Required work: The output should be all entries, each matching the original exactly.

•••

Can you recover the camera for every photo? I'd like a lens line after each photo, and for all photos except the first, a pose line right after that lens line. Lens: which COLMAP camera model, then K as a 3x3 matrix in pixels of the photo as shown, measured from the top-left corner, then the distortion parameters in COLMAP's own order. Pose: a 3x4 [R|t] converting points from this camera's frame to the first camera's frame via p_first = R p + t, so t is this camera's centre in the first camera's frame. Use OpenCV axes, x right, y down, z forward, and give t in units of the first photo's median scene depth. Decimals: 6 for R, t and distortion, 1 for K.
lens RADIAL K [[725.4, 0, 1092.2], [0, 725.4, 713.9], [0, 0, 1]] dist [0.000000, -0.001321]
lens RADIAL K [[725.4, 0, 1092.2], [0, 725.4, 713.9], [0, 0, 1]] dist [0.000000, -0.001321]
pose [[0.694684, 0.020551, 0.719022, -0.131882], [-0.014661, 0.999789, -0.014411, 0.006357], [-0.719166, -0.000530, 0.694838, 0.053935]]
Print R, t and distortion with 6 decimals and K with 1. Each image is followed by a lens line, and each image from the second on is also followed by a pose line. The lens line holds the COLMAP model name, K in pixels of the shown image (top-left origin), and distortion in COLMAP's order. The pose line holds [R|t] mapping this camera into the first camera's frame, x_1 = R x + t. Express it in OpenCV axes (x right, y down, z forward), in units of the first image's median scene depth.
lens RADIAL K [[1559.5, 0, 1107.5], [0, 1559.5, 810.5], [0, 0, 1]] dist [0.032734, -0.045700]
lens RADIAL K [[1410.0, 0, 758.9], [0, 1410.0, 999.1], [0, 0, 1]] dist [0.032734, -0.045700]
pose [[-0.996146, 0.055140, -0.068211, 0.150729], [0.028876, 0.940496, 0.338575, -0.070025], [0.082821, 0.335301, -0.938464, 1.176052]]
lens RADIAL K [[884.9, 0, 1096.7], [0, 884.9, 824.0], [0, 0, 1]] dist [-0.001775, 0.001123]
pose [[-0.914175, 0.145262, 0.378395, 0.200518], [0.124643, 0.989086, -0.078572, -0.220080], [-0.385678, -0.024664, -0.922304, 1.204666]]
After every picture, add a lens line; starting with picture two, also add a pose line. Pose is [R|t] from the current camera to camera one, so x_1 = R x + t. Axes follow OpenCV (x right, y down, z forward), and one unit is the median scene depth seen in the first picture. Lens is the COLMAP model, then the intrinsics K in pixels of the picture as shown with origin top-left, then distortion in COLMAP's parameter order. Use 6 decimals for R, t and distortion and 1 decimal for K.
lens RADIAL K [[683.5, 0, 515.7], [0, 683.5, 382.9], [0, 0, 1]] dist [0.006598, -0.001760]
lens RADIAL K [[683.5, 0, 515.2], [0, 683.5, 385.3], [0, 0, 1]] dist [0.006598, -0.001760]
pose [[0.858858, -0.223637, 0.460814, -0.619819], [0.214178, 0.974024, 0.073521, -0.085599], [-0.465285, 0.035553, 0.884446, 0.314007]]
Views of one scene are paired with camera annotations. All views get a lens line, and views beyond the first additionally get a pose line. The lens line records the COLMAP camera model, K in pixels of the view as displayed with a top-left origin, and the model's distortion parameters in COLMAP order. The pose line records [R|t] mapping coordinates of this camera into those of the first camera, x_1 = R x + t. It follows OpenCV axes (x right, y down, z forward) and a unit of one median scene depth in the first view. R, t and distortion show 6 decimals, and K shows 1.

•••

Your solution:
Can you recover the camera for every photo? I'd like a lens line after each photo, and for all photos except the first, a pose line right after that lens line. Lens: which COLMAP camera model, then K as a 3x3 matrix in pixels of the photo as shown, measured from the top-left corner, then the distortion parameters in COLMAP's own order. Pose: a 3x4 [R|t] converting points from this camera's frame to the first camera's frame via p_first = R p + t, so t is this camera's centre in the first camera's frame. Use OpenCV axes, x right, y down, z forward, and give t in units of the first photo's median scene depth. Decimals: 6 for R, t and distortion, 1 for K.
lens RADIAL K [[725.4, 0, 1092.2], [0, 725.4, 713.9], [0, 0, 1]] dist [0.000000, -0.001321]
lens RADIAL K [[725.4, 0, 1092.2], [0, 725.4, 713.9], [0, 0, 1]] dist [0.000000, -0.001321]
pose [[0.694684, 0.020551, 0.719022, -0.131882], [-0.014661, 0.999789, -0.014411, 0.006357], [-0.719166, -0.000530, 0.694838, 0.053935]]
Print R, t and distortion with 6 decimals and K with 1. Each image is followed by a lens line, and each image from the second on is also followed by a pose line. The lens line holds the COLMAP model name, K in pixels of the shown image (top-left origin), and distortion in COLMAP's order. The pose line holds [R|t] mapping this camera into the first camera's frame, x_1 = R x + t. Express it in OpenCV axes (x right, y down, z forward), in units of the first image's median scene depth.
lens RADIAL K [[1559.5, 0, 1107.5], [0, 1559.5, 810.5], [0, 0, 1]] dist [0.032734, -0.045700]
lens RADIAL K [[1410.0, 0, 758.9], [0, 1410.0, 999.1], [0, 0, 1]] dist [0.032734, -0.045700]
pose [[-0.996146, 0.055140, -0.068211, 0.150729], [0.028876, 0.940496, 0.338575, -0.070025], [0.082821, 0.335301, -0.938464, 1.176052]]
lens RADIAL K [[884.9, 0, 1096.7], [0, 884.9, 824.0], [0, 0, 1]] dist [-0.001775, 0.001123]
pose [[-0.914175, 0.145262, 0.378395, 0.200518], [0.124643, 0.989086, -0.078572, -0.220080], [-0.385678, -0.024664, -0.922304, 1.204666]]
After every picture, add a lens line; starting with picture two, also add a pose line. Pose is [R|t] from the current camera to camera one, so x_1 = R x + t. Axes follow OpenCV (x right, y down, z forward), and one unit is the median scene depth seen in the first picture. Lens is the COLMAP model, then the intrinsics K in pixels of the picture as shown with origin top-left, then distortion in COLMAP's parameter order. Use 6 decimals for R, t and distortion and 1 decimal for K.
lens RADIAL K [[683.5, 0, 515.7], [0, 683.5, 382.9], [0, 0, 1]] dist [0.006598, -0.001760]
lens RADIAL K [[683.5, 0, 515.2], [0, 683.5, 385.3], [0, 0, 1]] dist [0.006598, -0.001760]
pose [[0.858858, -0.223637, 0.460814, -0.619819], [0.214178, 0.974024, 0.073521, -0.085599], [-0.465285, 0.035553, 0.884446, 0.314007]]
Views of one scene are paired with camera annotations. All views get a lens line, and views beyond the first additionally get a pose line. The lens line records the COLMAP camera model, K in pixels of the view as displayed with a top-left origin, and the model's distortion parameters in COLMAP order. The pose line records [R|t] mapping coordinates of this camera into those of the first camera, x_1 = R x + t. It follows OpenCV axes (x right, y down, z forward) and a unit of one median scene depth in the first view. R, t and distortion show 6 decimals, and K shows 1.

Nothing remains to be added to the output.